3 replies on “District 65 board greenlights new security positions”

  1. Research demonstrates that private police, surveilling our children, and panic buttons may make us feel better but will not make our children safer. Instead, we need to invest in resources that can identify children in crisis and provide them the ongoing support they need.

    Let’s use data-based methods to improve safety rather than acting out of fear.

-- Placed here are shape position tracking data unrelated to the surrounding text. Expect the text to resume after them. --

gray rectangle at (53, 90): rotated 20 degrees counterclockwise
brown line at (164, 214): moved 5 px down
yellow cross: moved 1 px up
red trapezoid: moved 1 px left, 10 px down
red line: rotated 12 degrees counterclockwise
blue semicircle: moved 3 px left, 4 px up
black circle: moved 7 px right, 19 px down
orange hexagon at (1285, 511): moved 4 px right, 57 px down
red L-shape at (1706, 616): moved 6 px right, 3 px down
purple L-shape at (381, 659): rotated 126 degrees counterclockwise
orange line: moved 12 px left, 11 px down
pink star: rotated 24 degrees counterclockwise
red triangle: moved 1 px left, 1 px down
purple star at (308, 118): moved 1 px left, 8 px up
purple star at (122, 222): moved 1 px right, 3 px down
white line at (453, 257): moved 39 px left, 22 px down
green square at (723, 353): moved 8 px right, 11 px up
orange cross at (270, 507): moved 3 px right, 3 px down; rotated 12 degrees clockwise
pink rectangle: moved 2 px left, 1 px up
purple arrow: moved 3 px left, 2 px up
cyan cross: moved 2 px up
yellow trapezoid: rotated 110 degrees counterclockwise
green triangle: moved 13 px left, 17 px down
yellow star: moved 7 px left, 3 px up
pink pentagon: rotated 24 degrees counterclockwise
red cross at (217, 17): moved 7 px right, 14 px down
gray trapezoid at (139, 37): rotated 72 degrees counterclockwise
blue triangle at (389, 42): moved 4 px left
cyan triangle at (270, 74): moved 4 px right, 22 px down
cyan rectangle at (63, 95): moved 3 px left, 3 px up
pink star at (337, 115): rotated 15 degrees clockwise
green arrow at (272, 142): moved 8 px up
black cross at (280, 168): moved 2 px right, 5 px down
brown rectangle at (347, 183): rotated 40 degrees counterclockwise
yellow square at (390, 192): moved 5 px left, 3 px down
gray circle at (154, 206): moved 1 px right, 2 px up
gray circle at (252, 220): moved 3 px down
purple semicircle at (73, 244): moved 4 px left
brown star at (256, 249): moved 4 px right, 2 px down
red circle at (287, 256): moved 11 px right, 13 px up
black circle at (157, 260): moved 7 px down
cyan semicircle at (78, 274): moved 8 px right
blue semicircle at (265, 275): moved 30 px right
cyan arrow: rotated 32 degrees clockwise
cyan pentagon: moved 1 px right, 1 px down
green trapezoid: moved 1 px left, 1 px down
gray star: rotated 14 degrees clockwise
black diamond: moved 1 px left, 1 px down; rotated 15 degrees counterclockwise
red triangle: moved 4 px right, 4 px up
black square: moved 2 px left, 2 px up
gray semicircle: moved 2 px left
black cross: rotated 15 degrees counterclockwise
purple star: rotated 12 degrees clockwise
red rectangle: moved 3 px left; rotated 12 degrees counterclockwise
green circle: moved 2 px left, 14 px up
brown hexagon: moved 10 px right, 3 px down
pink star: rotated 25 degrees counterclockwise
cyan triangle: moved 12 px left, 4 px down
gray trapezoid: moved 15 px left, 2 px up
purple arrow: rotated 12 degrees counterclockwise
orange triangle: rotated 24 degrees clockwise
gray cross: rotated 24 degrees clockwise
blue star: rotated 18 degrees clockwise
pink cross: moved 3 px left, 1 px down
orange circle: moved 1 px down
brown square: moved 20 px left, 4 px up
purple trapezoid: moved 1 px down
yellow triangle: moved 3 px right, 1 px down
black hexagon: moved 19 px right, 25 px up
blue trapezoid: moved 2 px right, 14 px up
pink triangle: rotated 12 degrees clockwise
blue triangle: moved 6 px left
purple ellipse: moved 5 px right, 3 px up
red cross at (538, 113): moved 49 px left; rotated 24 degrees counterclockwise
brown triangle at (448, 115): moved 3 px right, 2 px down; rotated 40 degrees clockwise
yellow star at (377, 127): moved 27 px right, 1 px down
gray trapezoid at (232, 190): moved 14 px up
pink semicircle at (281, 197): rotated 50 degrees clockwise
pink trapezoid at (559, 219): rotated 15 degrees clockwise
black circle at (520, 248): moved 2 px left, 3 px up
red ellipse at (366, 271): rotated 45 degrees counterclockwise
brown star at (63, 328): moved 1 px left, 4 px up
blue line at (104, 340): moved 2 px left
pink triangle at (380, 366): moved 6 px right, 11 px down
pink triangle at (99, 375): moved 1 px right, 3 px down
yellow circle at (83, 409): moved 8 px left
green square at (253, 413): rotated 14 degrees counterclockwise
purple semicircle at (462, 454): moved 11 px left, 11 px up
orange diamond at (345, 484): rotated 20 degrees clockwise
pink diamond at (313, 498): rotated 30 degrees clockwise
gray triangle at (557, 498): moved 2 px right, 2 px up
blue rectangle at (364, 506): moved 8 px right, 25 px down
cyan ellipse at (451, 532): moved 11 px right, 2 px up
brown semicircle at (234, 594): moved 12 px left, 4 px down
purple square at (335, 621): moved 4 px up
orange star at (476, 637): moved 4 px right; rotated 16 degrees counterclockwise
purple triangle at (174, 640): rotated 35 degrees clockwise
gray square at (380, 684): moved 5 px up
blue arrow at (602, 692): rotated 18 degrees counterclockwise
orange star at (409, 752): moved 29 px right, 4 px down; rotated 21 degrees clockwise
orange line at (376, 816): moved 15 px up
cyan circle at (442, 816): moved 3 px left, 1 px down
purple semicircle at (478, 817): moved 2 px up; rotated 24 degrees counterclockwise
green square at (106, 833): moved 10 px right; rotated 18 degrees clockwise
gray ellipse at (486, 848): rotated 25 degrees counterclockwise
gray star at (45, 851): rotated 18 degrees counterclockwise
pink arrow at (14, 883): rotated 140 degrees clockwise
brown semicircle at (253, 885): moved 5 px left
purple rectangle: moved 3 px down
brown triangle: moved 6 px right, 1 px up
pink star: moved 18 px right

    This is a good place to start the discussion: https://off-ramp.org/crisis-response-teams/

  2. The District 65 Sup’t is leading Dist 65 down the road to bankruptcy, and the School Board doesn’t seem to be even a little concerned. They are a permanent green light to all expenditures…except for our excellent teachers and principals, who are leaving at a faster and faster rate.
    The green lighted security plan just approved is an example. It’s going to cost millions, which will finance a hiring orgy of yet more non-instructional staff, headed by “experienced” military/police personnel.
    Dist 65 removed the (experienced) Evanston police officers in our schools, and now they want an administrator who is a military professional. They have been paying $1 million ($1,000,000.00) to train substitute teachers who are certified in the State of IL. Huh? And $500,000.00 for 24/7 armed bodyguards for the Superintendent, that was only made public under pressure, and, under scrutiny, was not clearly demonstrated to be justified in any case, is now treated as budgeted funds available for a huge “security” expense that will exceed the $1.5 million that was a suspect expenditure in the first place.
    According to a recent Round Table article, some of the discussions of this expenditure appear to have happened behind closed doors.
    Is anyone paying attention?
    Has someone thought about asking the States Attorney to look into potential violations of the Open Meetings Act?
    Mary Anne Wexler

  3. It’s concerning that the knee-jerk response to safety concerns is to spend money on surveillance rather than focusing on communication and inclusion policies, and to hire staff with law enforcement/military rather than social work backgrounds. Evanston schools would be safer if we spent our resources developing robust restorative justice practices, hired more counselors and social workers, and expanded after school and weekend programming for our children.